Lumbar spinal surgeries may compromise the integrity of posterior osteoligamentous structures implicating mechanical stability. Circumstances necessitating a concomitant surgery to achieve restabilisation are not well understood. The main objective of this in vitro study was to quantify global and segmental (index and adjacent levels) kinematic changes in the lumbar spine following sequential resection of the posterior osteoligamentous structures using pure moment testing protocols. Six fresh frozen cadaveric kangaroo lumbar spines (T12-S1) were tested under a bending moment in flexion-extension, bilateral bending, and axial torsion in a 6-degree-of-freedom Kinematic Spine Simulator. Specimens were tested in the following order: intact state (D0), after interspinous and supraspinous ligaments transection between L4 and L5 (D1), further after a total bilateral facetectomy between L4 and L5 (D2). Segmental motions at the cephalad, damaged, and caudal levels were recorded using an infrared-based motion tracking device. Following D1, no significant change in the global range of motion was observed in any of the bending planes. Following D2, a significant increase in the global range of motion from the baseline (D0) was observed in axial torsion (median normalised change +20%). At the damaged level, D2 resulted in a significant increase in the segmental range of motion in flexion-extension (+77%) and axial torsion (+492%). Additionally, a significant decrease in the segmental range of motion in axial torsion (-35%) was observed at the caudal level following D2. These results suggest that a multi-segment lumbar spine acts as a mechanism for transmitting motions, and that a compromised joint may significantly alter motion transfer to adjacent segments. We conclude that the interspinous and supraspinous ligaments play a modest role in restricting global spinal motions within physiologic limits. Following interspinous and supraspinous ligaments transection, a total bilateral facetectomy resulted in a significant increase in axial torsion motion, both at global and damaged levels, accompanied with a compensatory decrease in motion at the caudal level.

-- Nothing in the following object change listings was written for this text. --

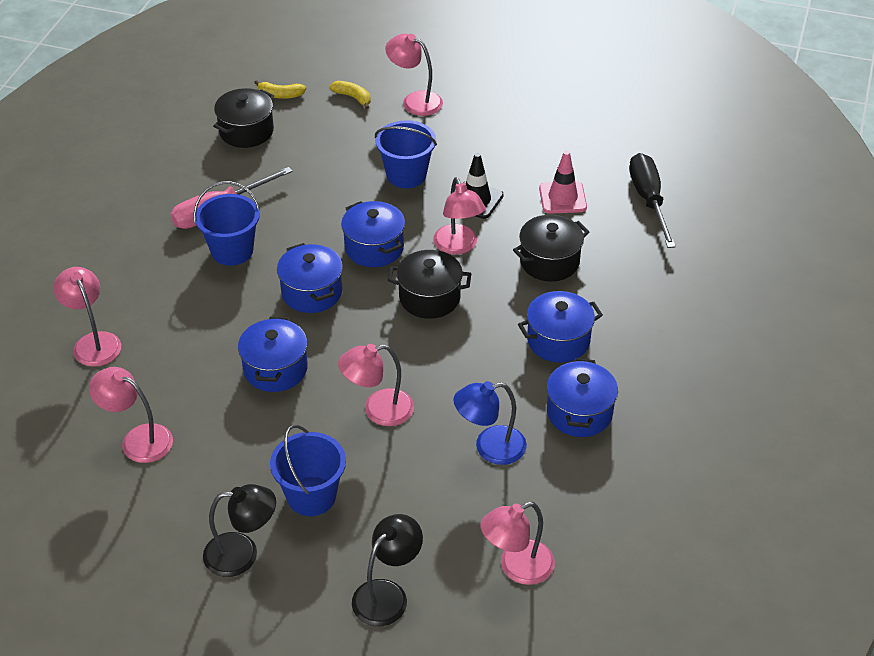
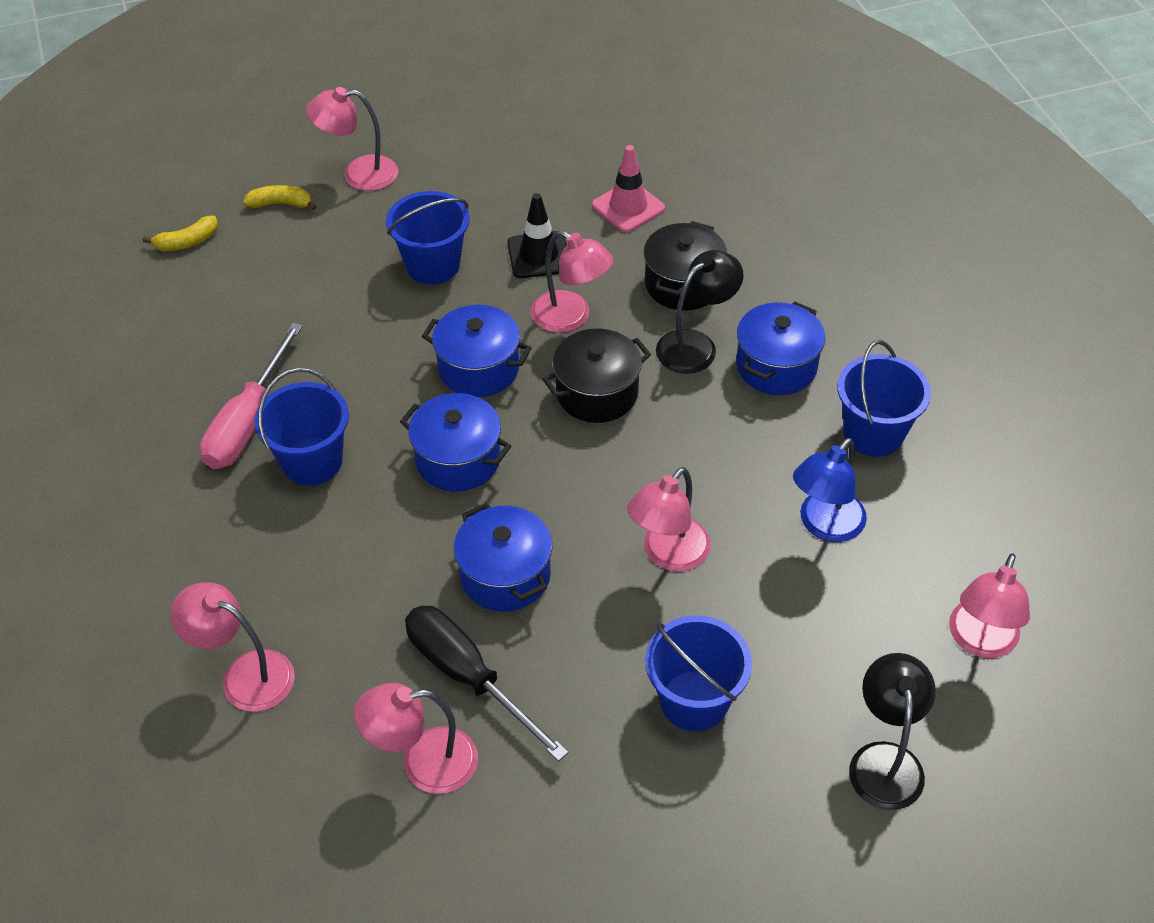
camera: 35 degrees left, 5 degrees up
(242, 554) = (686, 821): black lamp -> black lamp (696, 345)
(246, 131) = (187, 306): black pot -> none
(579, 413) = (873, 433): blue pot -> blue bucket
(648, 200) = (716, 166): black screwdriver -> black screwdriver (468, 676)

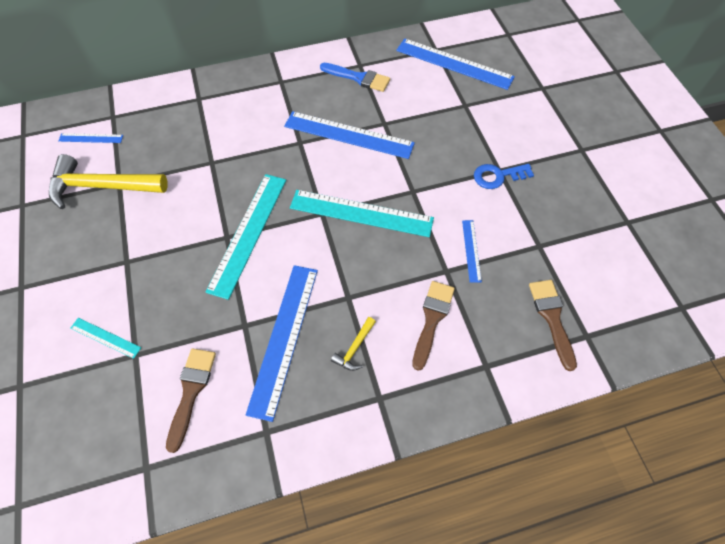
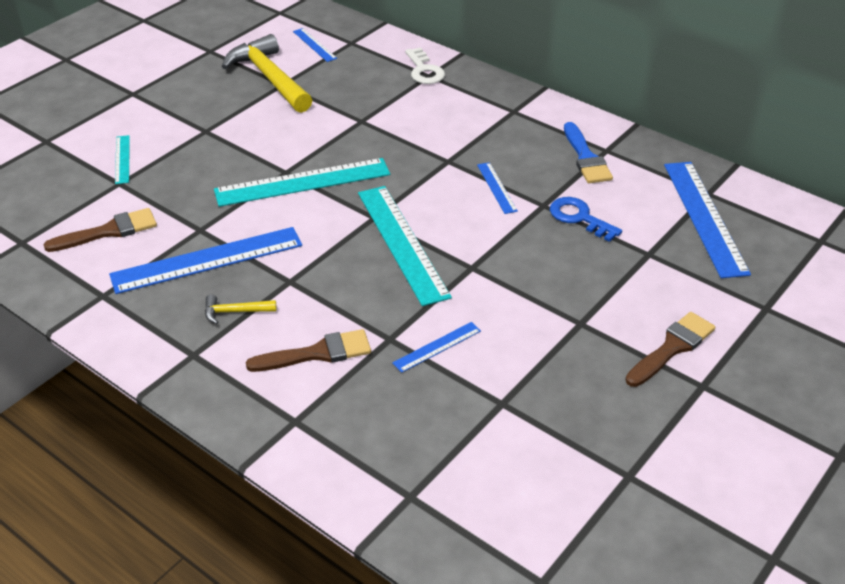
camera: 55 degrees right, 20 degrees down
(190, 98) = (424, 70): none -> white key
(349, 134) = (497, 187): blue ruler -> blue ruler, size x0.48
(498, 176) = (569, 325): blue key -> blue key (579, 218)
(552, 318) = (407, 453): brown brush -> brown brush (672, 348)

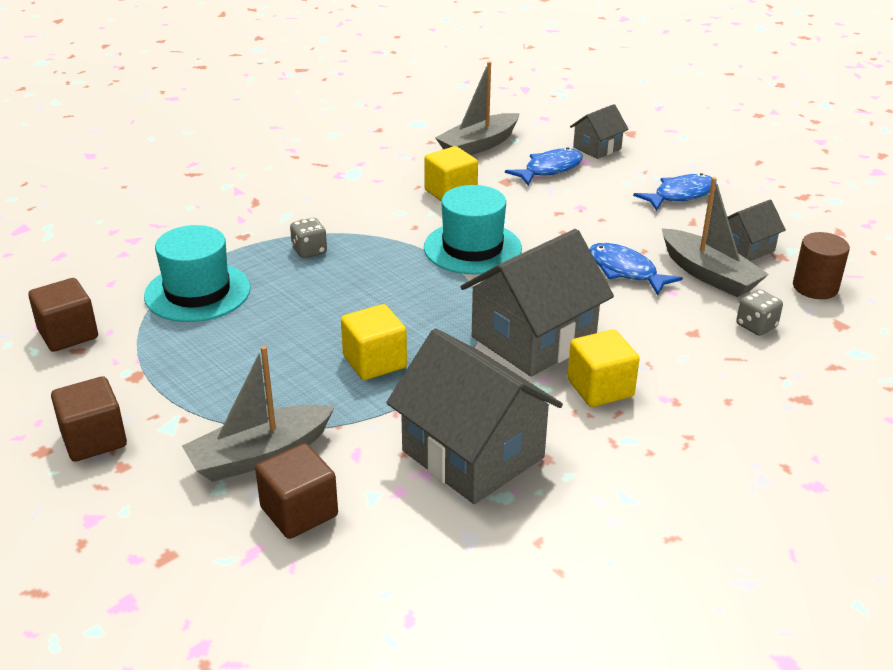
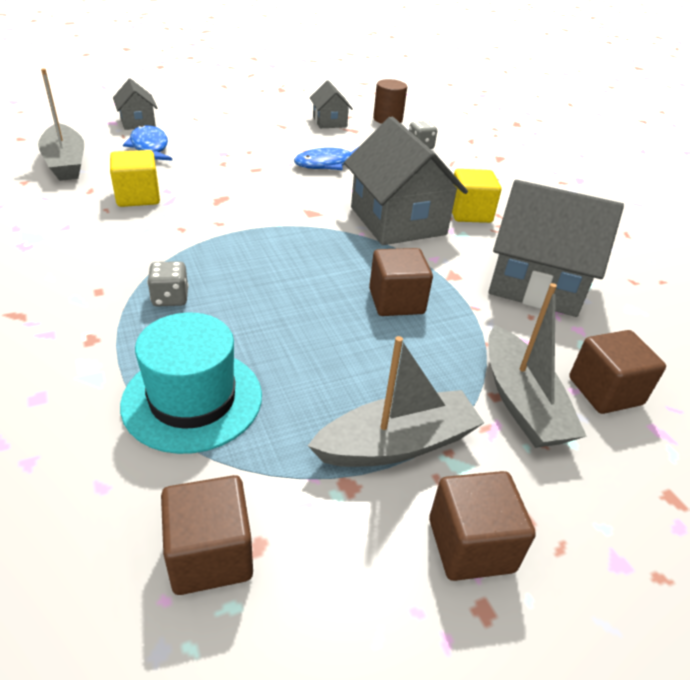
camera: 75 degrees left, 5 degrees up
(374, 362) = (396, 301): yellow cube -> brown cube
(472, 248) = (245, 211): turquoise hat -> none
(473, 454) = (536, 283): grey house -> grey house turned 45 degrees clockwise
(680, 195) = (242, 118): blue fish -> none
(709, 274) = (353, 141): grey boat -> grey boat (397, 444)

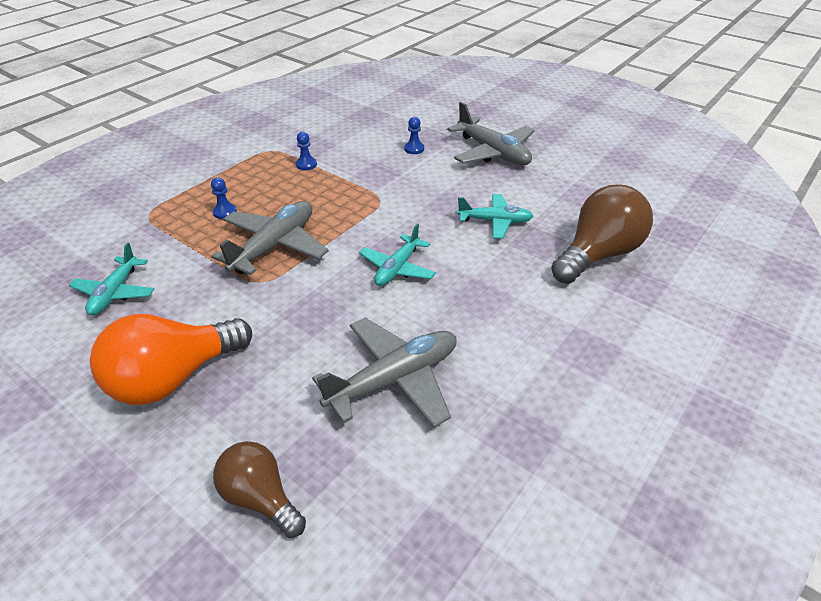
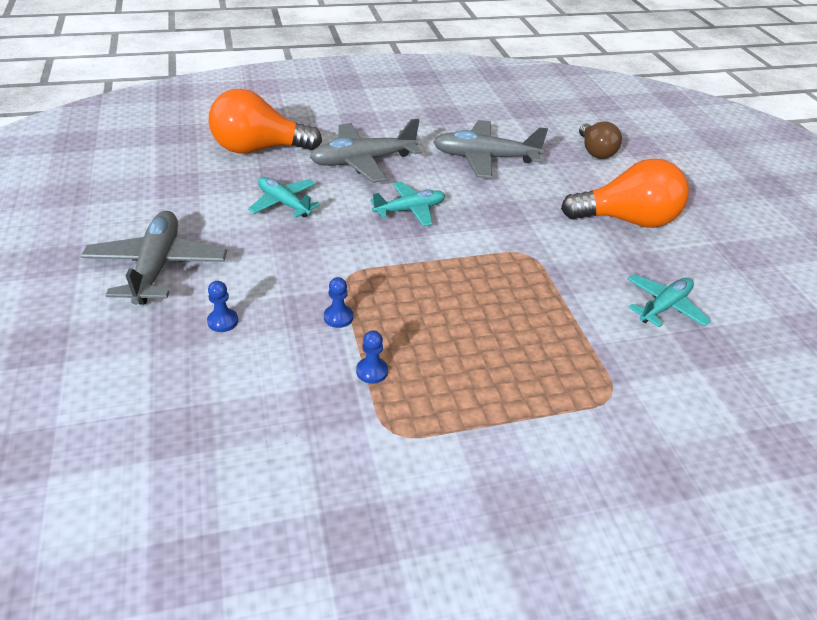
camera: 145 degrees left, 0 degrees up
(225, 212) = (519, 347): blue pawn -> blue pawn (338, 317)
(274, 246) = (494, 279): grey plane -> grey plane (363, 161)
(598, 255) = (259, 149): brown light bulb -> orange light bulb

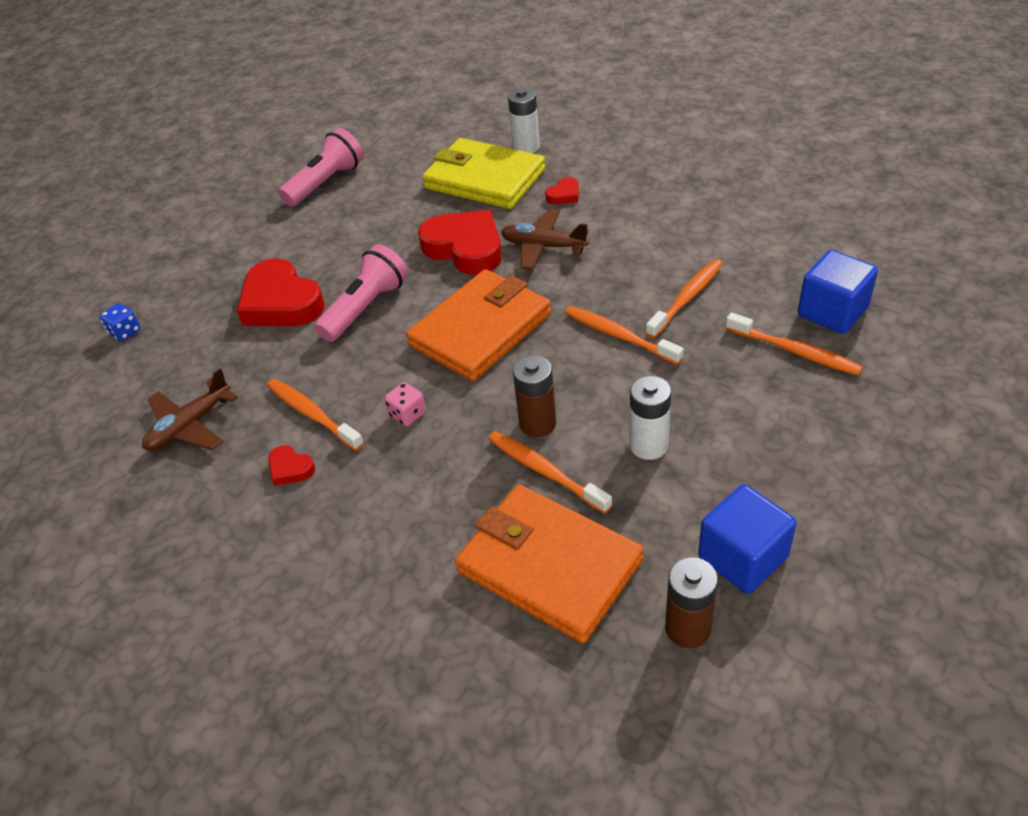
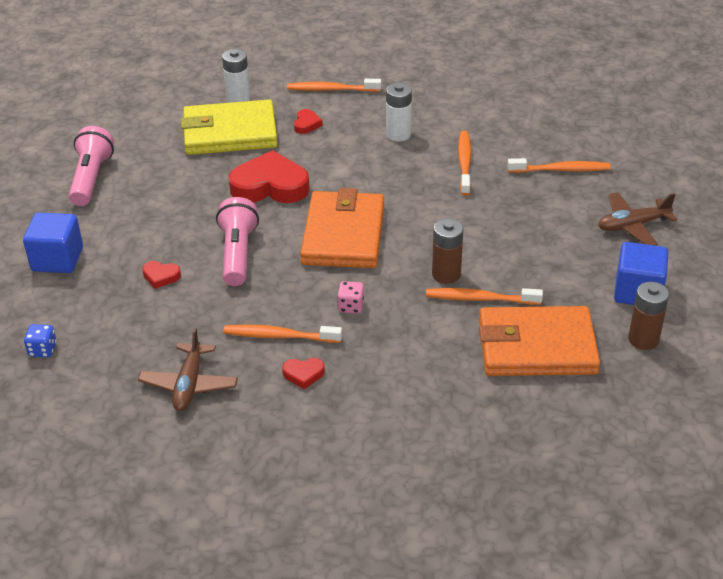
camera: 40 degrees left, 5 degrees down
(281, 302) = (161, 276): red heart -> red heart, size x0.45
(543, 246) = (329, 164): brown plane -> brown plane (632, 225)
(619, 336) = (444, 202): orange toothbrush -> orange toothbrush (331, 89)
(648, 445) = (528, 257): white battery -> white battery (398, 134)
(832, 312) = (561, 139): blue cube -> blue cube (57, 259)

Interpedicular kinematics in an in vitro biomechanical assessment of a bilateral lumbar spondylolytic defect

BACKGROUND

A spondylolytic defect in lumbar vertebra is a common condition during early childhood and adolescence, and is considered a precursor to spondylolisthesis. This study examined whether a bilateral spondylolytic defect in lumbar spine intrinsically results in increased intervertebral translations during different bending motions.

METHODS

Seven fresh frozen cadaveric kangaroo lumbar (L1-L6) spine specimens were tested in a kinematic spine simulator; first in their intact state, followed by creating a bilateral spondylolytic defect at L4 and retesting. In addition to recording global and segmental range of motions, the pedicles at L3, L4, and L5 vertebrae were digitized bilaterally and virtually tracked throughout testing. Interpedicular kinematic metrics were employed to capture any changes in translatory motions during flexion-extension, bilateral bending, and axial torsion testing modes.

FINDINGS

Following the defect, range of motion at the defect level (L4-L5) increased significantly in all the three motion planes. At L4-L5, normalized interpedicular displacement increased significantly in flexion-extension (median change +156%) and bilateral bending (median change +58%) motions, but changes in bending-plane and out-of-plane intervertebral translations were not significant in any of the testing modes.

INTERPRETATION

In the absence of any significant changes in bending-plane and out-of-plane intervertebral translations at L4-L5, changes in interpedicular displacement would directly correspond with the stretching of posterior annulus of the L4-L5 intervertebral disc. A bilateral spondylolytic defect at L4 may result in significant overstretching of the posterior annulus of the L4-L5 disc during flexion-extension and bilateral bending motions.